Task goal: Arrange the items below as a numbered list, from the beginning of the items through the line containing "51: (773, 1010)", inclusive, and omit any blank lines.

Data:
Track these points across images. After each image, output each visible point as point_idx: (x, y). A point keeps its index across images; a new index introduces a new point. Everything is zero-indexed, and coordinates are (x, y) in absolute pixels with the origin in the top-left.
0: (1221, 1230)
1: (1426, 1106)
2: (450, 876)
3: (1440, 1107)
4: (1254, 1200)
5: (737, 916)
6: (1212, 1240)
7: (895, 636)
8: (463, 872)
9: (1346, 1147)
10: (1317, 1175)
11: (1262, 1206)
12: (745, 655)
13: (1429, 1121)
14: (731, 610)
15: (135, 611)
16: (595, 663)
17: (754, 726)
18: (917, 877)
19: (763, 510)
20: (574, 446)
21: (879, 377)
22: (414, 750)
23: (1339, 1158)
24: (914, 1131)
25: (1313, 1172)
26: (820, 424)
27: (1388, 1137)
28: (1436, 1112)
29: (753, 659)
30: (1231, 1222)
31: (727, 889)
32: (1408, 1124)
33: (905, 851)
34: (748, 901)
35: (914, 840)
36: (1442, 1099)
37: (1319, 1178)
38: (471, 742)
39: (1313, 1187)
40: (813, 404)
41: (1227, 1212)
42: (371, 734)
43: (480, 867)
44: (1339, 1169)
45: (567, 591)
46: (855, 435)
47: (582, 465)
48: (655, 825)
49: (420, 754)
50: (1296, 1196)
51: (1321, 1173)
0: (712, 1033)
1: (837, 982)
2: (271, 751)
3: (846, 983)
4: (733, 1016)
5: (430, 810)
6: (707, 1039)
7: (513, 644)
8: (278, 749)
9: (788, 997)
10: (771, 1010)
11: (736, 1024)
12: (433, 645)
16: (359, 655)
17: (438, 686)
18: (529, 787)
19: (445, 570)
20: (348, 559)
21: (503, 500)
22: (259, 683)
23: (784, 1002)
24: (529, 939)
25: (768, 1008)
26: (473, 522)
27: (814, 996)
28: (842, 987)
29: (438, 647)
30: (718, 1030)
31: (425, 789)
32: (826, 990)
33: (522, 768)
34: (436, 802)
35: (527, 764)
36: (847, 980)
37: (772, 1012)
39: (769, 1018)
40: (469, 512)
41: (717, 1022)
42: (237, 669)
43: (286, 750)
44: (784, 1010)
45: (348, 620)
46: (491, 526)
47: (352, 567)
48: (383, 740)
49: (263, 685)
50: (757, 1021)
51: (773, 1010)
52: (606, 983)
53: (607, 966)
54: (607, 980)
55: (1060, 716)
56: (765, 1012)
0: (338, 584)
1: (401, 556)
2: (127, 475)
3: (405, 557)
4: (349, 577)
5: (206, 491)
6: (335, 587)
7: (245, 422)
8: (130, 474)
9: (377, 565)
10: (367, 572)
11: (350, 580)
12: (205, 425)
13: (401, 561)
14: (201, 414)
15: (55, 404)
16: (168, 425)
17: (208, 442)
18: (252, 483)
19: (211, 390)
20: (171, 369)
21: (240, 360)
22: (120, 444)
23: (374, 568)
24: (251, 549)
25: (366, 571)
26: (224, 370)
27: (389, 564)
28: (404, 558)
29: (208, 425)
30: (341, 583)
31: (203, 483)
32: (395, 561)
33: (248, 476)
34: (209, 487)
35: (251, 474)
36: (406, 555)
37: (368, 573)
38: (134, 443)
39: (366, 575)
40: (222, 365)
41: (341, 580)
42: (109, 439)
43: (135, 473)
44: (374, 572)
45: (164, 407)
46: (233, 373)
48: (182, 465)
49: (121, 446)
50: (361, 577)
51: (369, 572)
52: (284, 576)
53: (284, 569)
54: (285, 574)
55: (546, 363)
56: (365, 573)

Answer space:
1. Track these points across images. After each image, output each visible point as point_idx: (x, y). A point keeps its index across images; a new index introduces a new point. Everything is zero-indexed, and coordinates are (x, y) in absolute pixels with the origin in the top-left.
2. 0: (1221, 1230)
3. 1: (1426, 1106)
4. 2: (450, 876)
5. 3: (1440, 1107)
6. 4: (1254, 1200)
7. 5: (737, 916)
8. 6: (1212, 1240)
9. 7: (895, 636)
10. 8: (463, 872)
11. 9: (1346, 1147)
12. 10: (1317, 1175)
13. 11: (1262, 1206)
14. 12: (745, 655)
15. 13: (1429, 1121)
16. 14: (731, 610)
17. 15: (135, 611)
18. 16: (595, 663)
19. 17: (754, 726)
20. 18: (917, 877)
21. 19: (763, 510)
22. 20: (574, 446)
23. 21: (879, 377)
24. 22: (414, 750)
25. 23: (1339, 1158)
26. 24: (914, 1131)
27. 25: (1313, 1172)
28. 26: (820, 424)
29. 27: (1388, 1137)
30. 28: (1436, 1112)
31. 29: (753, 659)
32. 30: (1231, 1222)
33. 31: (727, 889)
34. 32: (1408, 1124)
35. 33: (905, 851)
36. 34: (748, 901)
37. 35: (914, 840)
38. 36: (1442, 1099)
39. 37: (1319, 1178)
40. 38: (471, 742)
41. 39: (1313, 1187)
42. 40: (813, 404)
43. 41: (1227, 1212)
44. 42: (371, 734)
45. 43: (480, 867)
46. 44: (1339, 1169)
47. 45: (567, 591)
48. 46: (855, 435)
49. 47: (582, 465)
50. 48: (655, 825)
51. 49: (420, 754)
52. 50: (1296, 1196)
53. 51: (1321, 1173)
54. 0: (712, 1033)
55. 1: (837, 982)
56. 2: (271, 751)
57. 3: (846, 983)
58. 4: (733, 1016)
59. 5: (430, 810)
60. 6: (707, 1039)
61. 7: (513, 644)
62. 8: (278, 749)
63. 9: (788, 997)
64. 10: (771, 1010)
65. 11: (736, 1024)
66. 12: (433, 645)
67. 16: (359, 655)
68. 17: (438, 686)
69. 18: (529, 787)
70. 19: (445, 570)
71. 20: (348, 559)
72. 21: (503, 500)
73. 22: (259, 683)
74. 23: (784, 1002)
75. 24: (529, 939)
76. 25: (768, 1008)
77. 26: (473, 522)
78. 27: (814, 996)
79. 28: (842, 987)
80. 29: (438, 647)
81. 30: (718, 1030)
82. 31: (425, 789)
83. 32: (826, 990)
84. 33: (522, 768)
85. 34: (436, 802)
86. 35: (527, 764)
87. 36: (847, 980)
88. 37: (772, 1012)
89. 39: (769, 1018)
90. 40: (469, 512)
91. 41: (717, 1022)
92. 42: (237, 669)
93. 43: (286, 750)
94. 44: (784, 1010)
95. 45: (348, 620)
96. 46: (491, 526)
97. 47: (352, 567)
98. 48: (383, 740)
99. 49: (263, 685)
100. 50: (757, 1021)
101. 51: (773, 1010)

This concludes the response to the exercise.